Skip to content

feat(core-internal): Add configurable retry logic with exponential backoff#178

Open
codeW-Krish wants to merge 15 commits into
githits-com:mainfrom
codeW-Krish:feat/add-retry-logic
Open

feat(core-internal): Add configurable retry logic with exponential backoff#178
codeW-Krish wants to merge 15 commits into
githits-com:mainfrom
codeW-Krish:feat/add-retry-logic

Conversation

@codeW-Krish

@codeW-Krish codeW-Krish commented Jun 20, 2026

Copy link
Copy Markdown

Closes #179

Summary

Adds configurable retry logic with exponential backoff and jitter to all HTTP transport layers in the GitHits CLI. Transient network failures (timeouts, connection resets, DNS failures), rate limiting (HTTP 429), and temporary server errors (HTTP 5xx) are now automatically retried without user intervention. AI assistant tool calls succeed more reliably in imperfect network conditions.

The retry system is idempotent-aware — only requests that produce the same result when retried (GET, GraphQL queries, search) are eligible for automatic retry. Non-idempotent requests (feedback submissions) are never retried.


Why this change

Previously the HTTP layer had zero retry capability:

Component Before After
fetch-timeout.ts Single attempt, throws on timeout Retry with exponential backoff + jitter
pkgseer-graphql.ts Single POST, throws PkgseerTransportError Configurable retry via retryOptions
githits-service.ts Single fetch per REST call Retry for search/languages (idempotent)

AVAILABLE DATA:
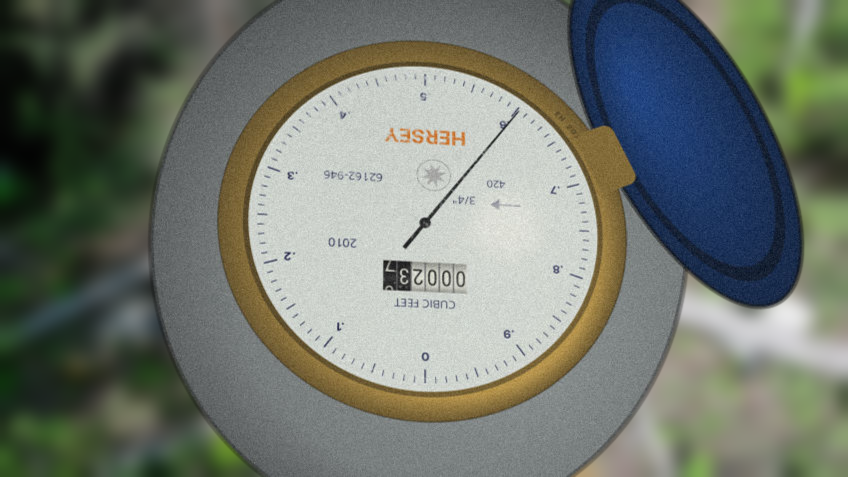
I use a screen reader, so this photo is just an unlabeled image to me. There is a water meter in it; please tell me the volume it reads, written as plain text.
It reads 236.60 ft³
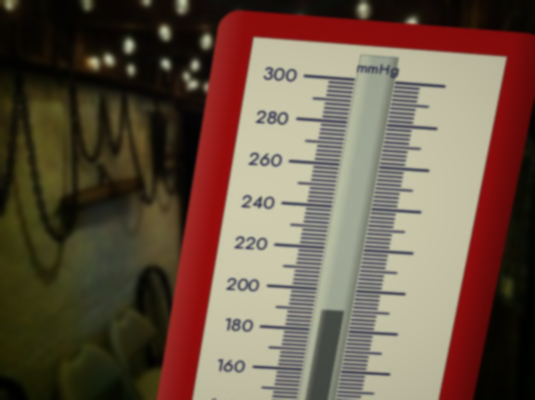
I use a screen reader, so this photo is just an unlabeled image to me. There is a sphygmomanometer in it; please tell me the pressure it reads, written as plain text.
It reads 190 mmHg
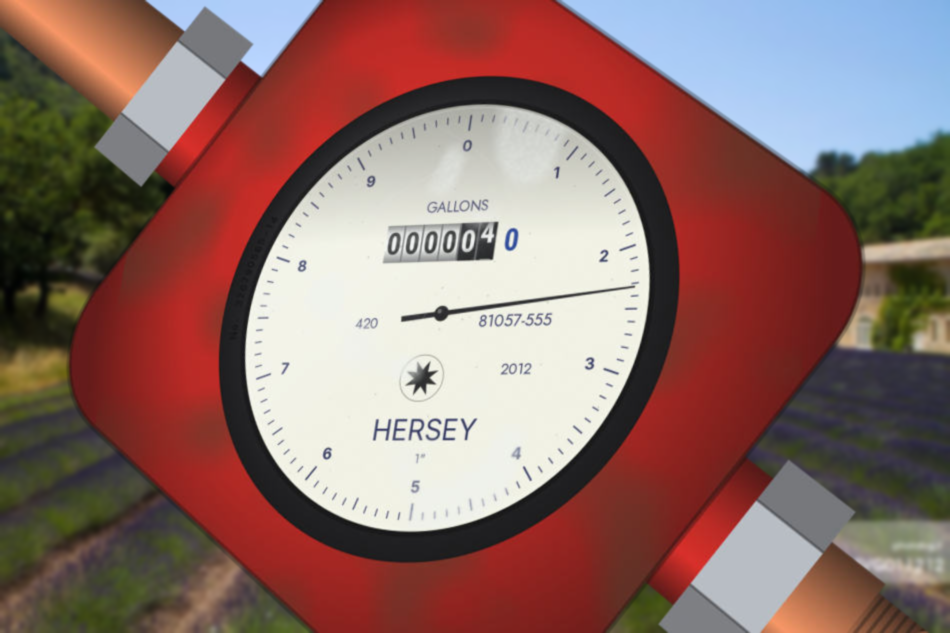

WHAT YOU NEED TO DO:
Retype the pull request page on retry logic with exponential backoff, shown above the listing, in full and unchanged.

TASK ANSWER:
Skip to content

feat(core-internal): Add configurable retry logic with exponential backoff#178

Open
codeW-Krish wants to merge 15 commits into
githits-com:mainfrom
codeW-Krish:feat/add-retry-logic
Open

feat(core-internal): Add configurable retry logic with exponential backoff#178
codeW-Krish wants to merge 15 commits into
githits-com:mainfrom
codeW-Krish:feat/add-retry-logic

Conversation

@codeW-Krish

@codeW-Krish codeW-Krish commented Jun 20, 2026

Copy link
Copy Markdown

Closes #179

Summary

Adds configurable retry logic with exponential backoff and jitter to all HTTP transport layers in the GitHits CLI. Transient network failures (timeouts, connection resets, DNS failures), rate limiting (HTTP 429), and temporary server errors (HTTP 5xx) are now automatically retried without user intervention. AI assistant tool calls succeed more reliably in imperfect network conditions.

The retry system is idempotent-aware — only requests that produce the same result when retried (GET, GraphQL queries, search) are eligible for automatic retry. Non-idempotent requests (feedback submissions) are never retried.


Why this change

Previously the HTTP layer had zero retry capability:

Component Before After
fetch-timeout.ts Single attempt, throws on timeout Retry with exponential backoff + jitter
pkgseer-graphql.ts Single POST, throws PkgseerTransportError Configurable retry via retryOptions
githits-service.ts Single fetch per REST call Retry for search/languages (idempotent)